Par égard pour la femme de Maurice, dont on eût dit sans cesse que la baronne oubliait la présence, Fernande balbutia quelques paroles. Clotilde sentit son embarras et comprit sa retenue; arrivée à la porte de la chambre destinée à l’étrangère:

– Je me joins à ma mère, madame, dit-elle; accordez-nous ce que nous vous demandons, et notre reconnaissance, croyez-le bien, sera égale au service que vous nous aurez rendu.

– Je me suis mise à vos ordres, mesdames, dit Fernande; je n’ai plus de volonté, disposez donc de moi.

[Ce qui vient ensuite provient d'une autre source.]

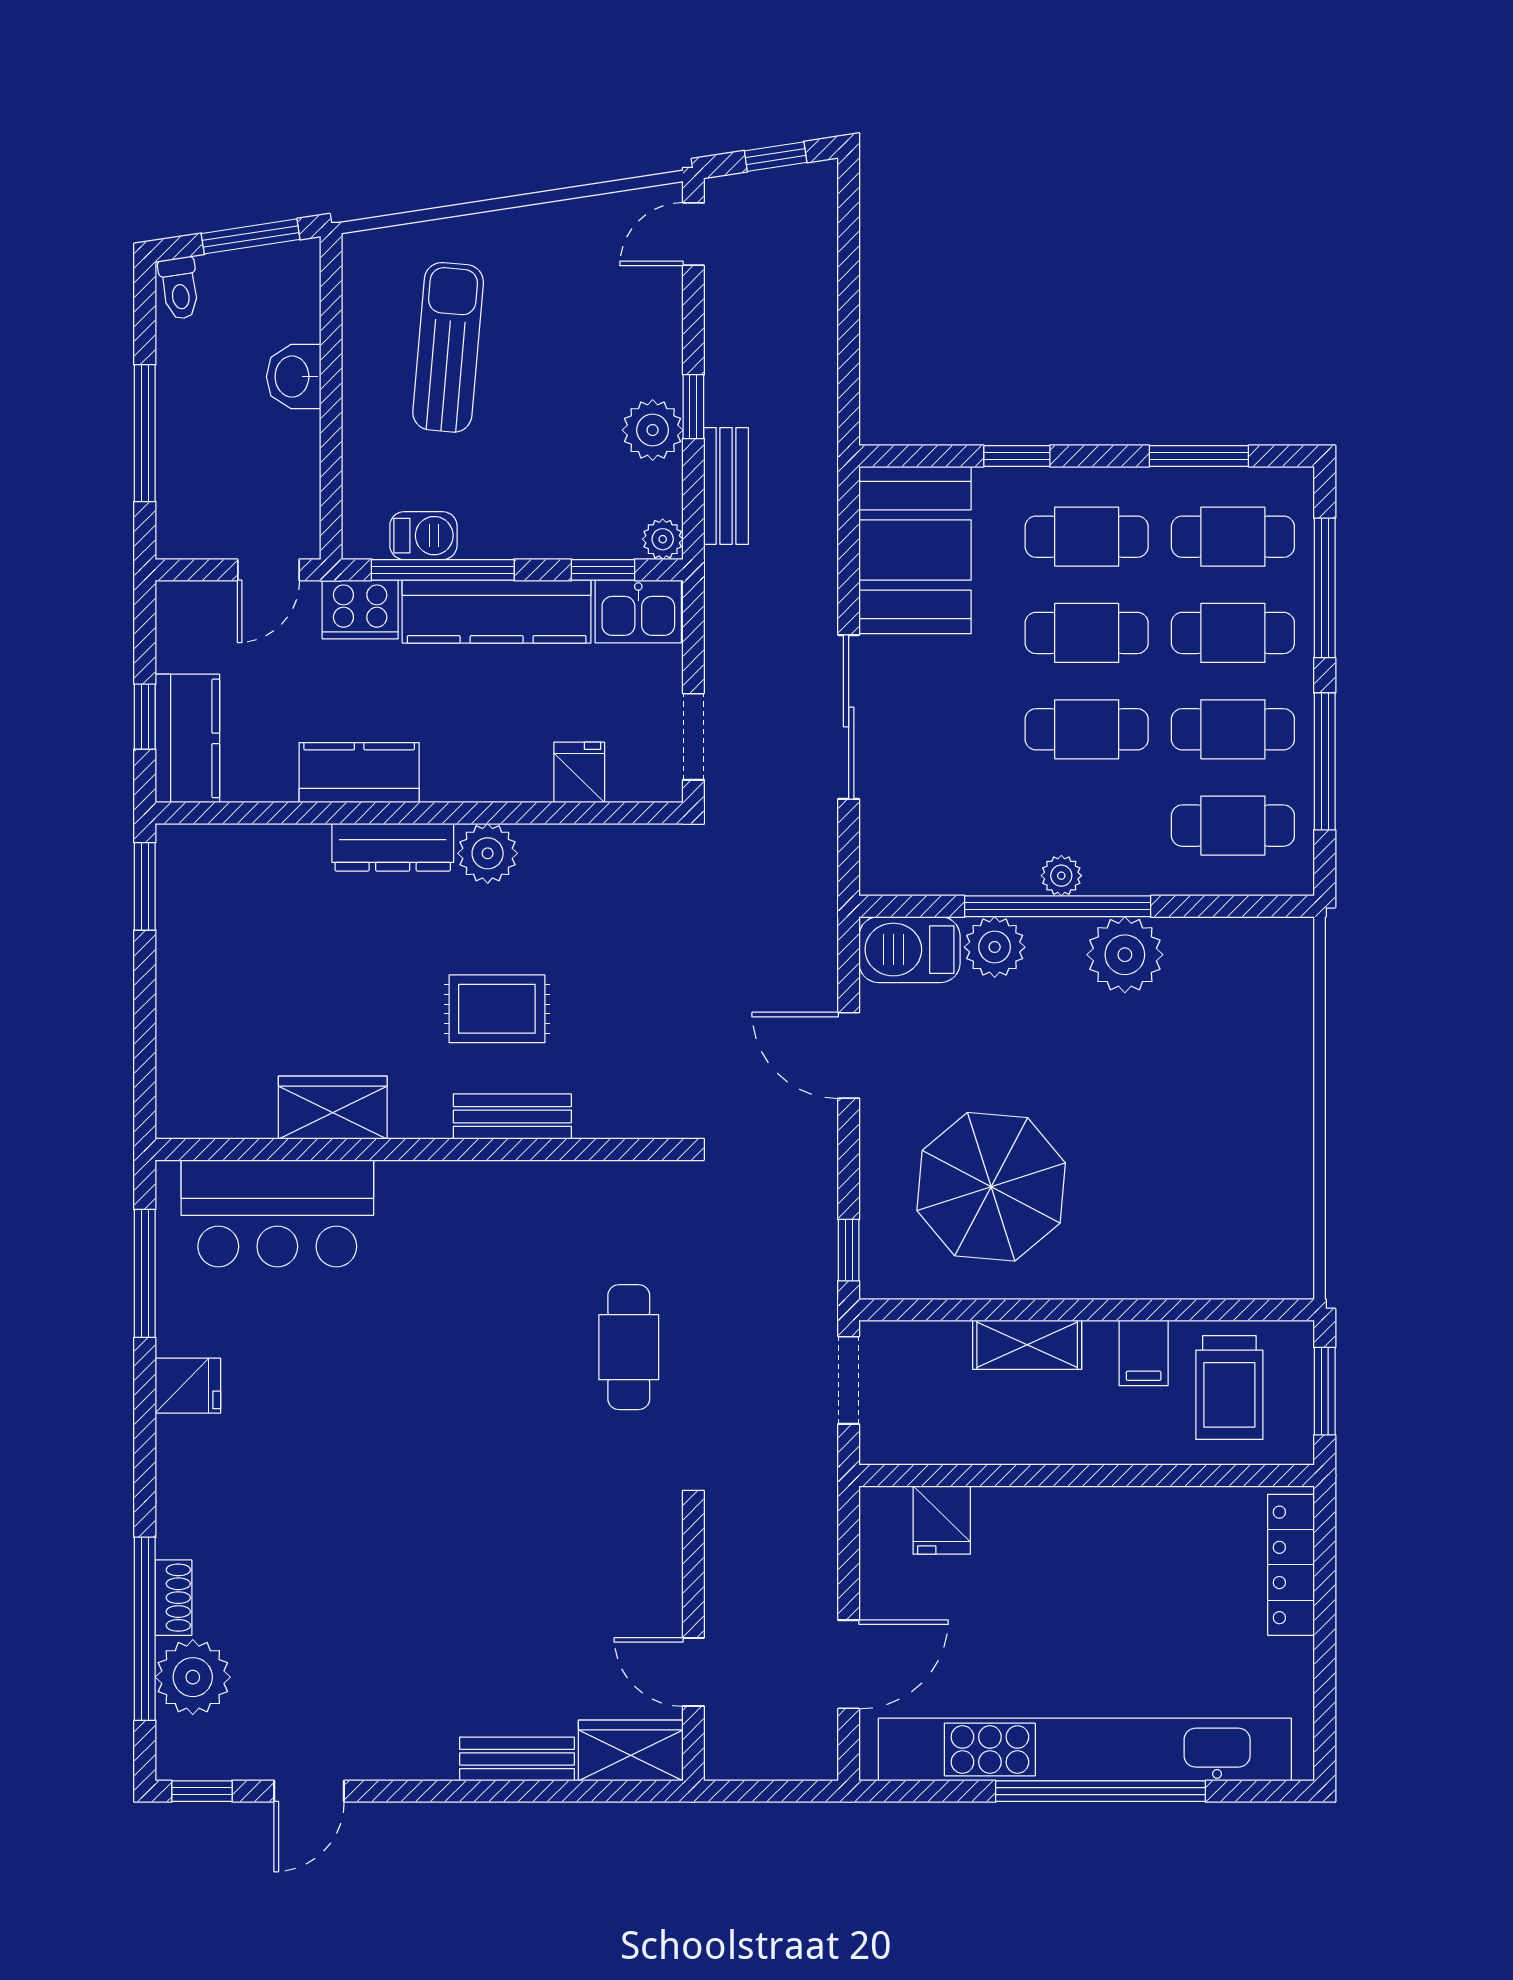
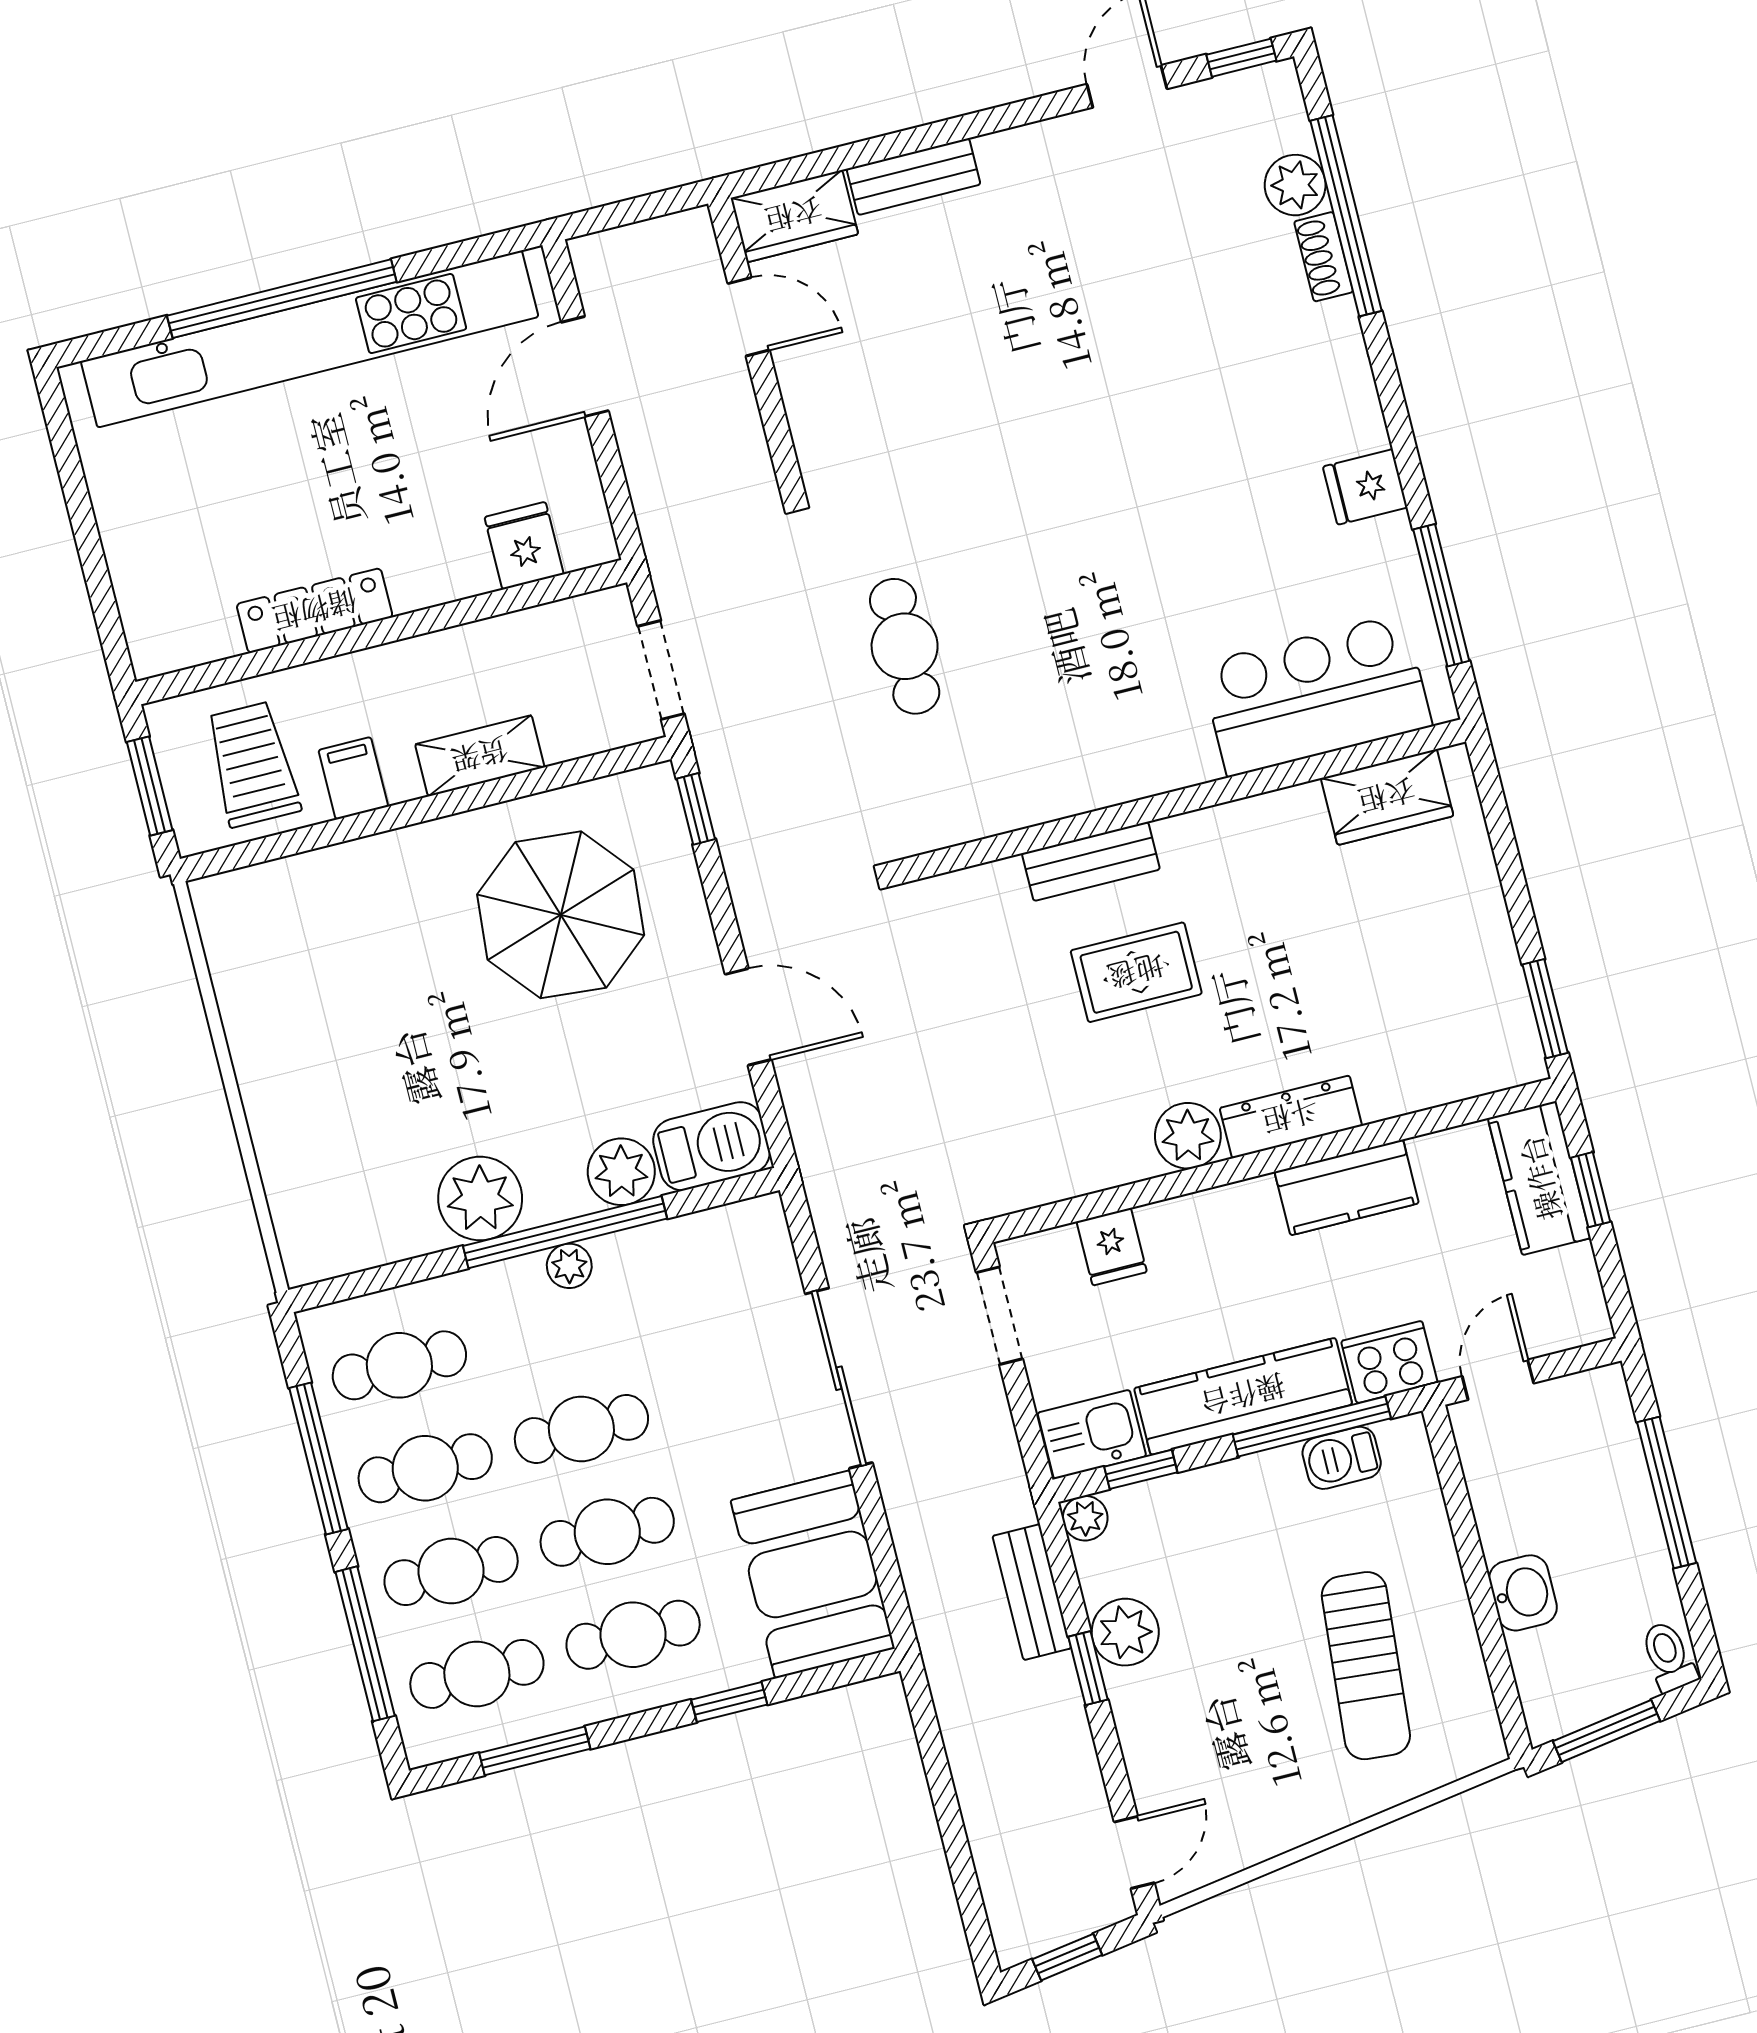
wardrobe: (333, 1108) -> (1387, 797), moved
locker: (1291, 1565) -> (315, 611), moved, turned -90
plant: (193, 1677) -> (1295, 185), width x0.73, depth x0.73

– Merci, dit Clotilde en prenant avec un geste plein de grâce naïve la main de Fernande.

Mais aussitôt elle tressaillit en sentant que cette main était glacée.

– Oh! mon Dieu! madame, s’écria-t-elle, qu’avez-vous donc?

– Rien, dit Fernande, et ce n’est pas pour moi qu’il faut craindre, ce n’est pas de moi qu’il faut s’occuper. Un peu de repos et de solitude m’aura bientôt remise de quelques émotions involontaires dont je vous demande bien humblement pardon.

– Mais cela se conçoit à merveille, que vous soyez émue! s’écria madame de Barthèle avec sa légèreté ordinaire. Le pauvre enfant vous aime tant, qu’il n’y a rien d’étonnant que vous l’aimiez aussi de votre côté; d’ailleurs, il suffit de vous voir pour comprendre tout.

À ces mots, madame de Barthèle s’arrêta par une réticence involontaire, afin de ménager à la fois l’orgueil naturel de sa belle-fille et la modestie de la femme à laquelle elle faisait, par une circonstance si étrange, les honneurs de sa maison.

Pendant que la scène que nous avons racontée, toute de sentiment et de vérité, se passait dans la chambre de Maurice entre le malade et les trois femmes, une scène toute de raillerie et de mensonge se passait au salon, entre M. de Montgiroux et les deux jeunes gens.